By Leslie Yager
Old Greenwich painter Karen Schlansky always had talent. Last month her pastel “Freedom” was selected for Greenwich Art Society’s 97th Juried exhibition at Bendheim Gallery, which runs through March 28. Yet, as with many young people striking out on their own, or parents making practical decisions for their family, the mother of two grown children had other priorities over the years.
After majoring in art at Skidmore, Schlansky launched a career in business, snagging a spot in the executive buying program at Ohrbach’s department stores, where she became a manager and buyer. “I received great training six days a week and two nights a week,” Schlansky said of her time at the store chain, which for decades was a destination for savvy shoppers.

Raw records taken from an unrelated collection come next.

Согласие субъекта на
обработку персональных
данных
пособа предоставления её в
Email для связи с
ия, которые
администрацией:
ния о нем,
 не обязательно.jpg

From Ohrbach’s, Schlansky joined her father and brother in the family leather business where she specialized in the field of deluxe books.
“I got to do a lot of design and be creative,” Schlansky said, adding that one of the books was about China. This sparked a lifelong interest and trips to China , where she explored and immersed herself in the study of Chinese ancient history and culture..
As the leather business had an import-export component, Schlansky later parlayed that expertise into importing Asian antiques. Returning to school for a fine arts appraisals certificate, the busy mom started Rose Court Asian Antiques based from Chappaqua when her children were in middle school.
“At that time you could import pieces through Hong Kong,” Schlansky said of her business buying art for clients, many who sought Tang Dynasty horses, camels and ducks. “Because the Chinese believe in the afterlife the wealthy would acquire symbolic pieces to bring fortune to their next life,” Schlansky explained, describing how she would source and place art that reflected customers’ tastes and preferences.
That said, one piece Schlansky selected for a client was not a match, and she is happy for that. In her kitchen, a sculpture of a two-humped camel and its Persian rider is displayed modestly. The simple display belies the 8th century sculpture’s formidable journey through the silk route and through time.
Reflecting on seemingly disparate phases and pursuits in life, Schlansky acknowledges that what seemed unrelated along the way, have indeed come together. Moving from Chappaqua to Old Greenwich, Schlansky is content spending her days painting. “I do need to paint and I miss it if I am not painting or drawing. I love to deal with color and when I paint, it is physical, particularly when I use the palette knife. I paint with my body. ” she said adding that she often works with huge canvases.
Schlansky has multiple projects in progress at any one time. “I want to have the freedom and I don’t want to get stuck,” she explained. “If one painting gets too intense, I’ll go to my giraffes, and if the giraffes get too intense, then I’ll go do 20 pushups,” she joked. “This shouldn’t be torture,” she said describing how she creates momentum. The whole reason I’m doing this is because I love it.”
Though she has also sold her photography, Schlansky’s focus is on painting. Her specialty is animal portraits. Her dog Zoe is the subject of more than one painting, she often works from the thousands of photos taken of dog walkers in New York and is building a body of work while also accepting commissions for portraits. Clients send photos of their pets. Schlansky works from these images and creates the personality and beauty of their animal through her painting.
She said, Christmas, Hanukkah , Mother’s Day and birthdays keep her busy painting pet portrait which make thoughtful gifts.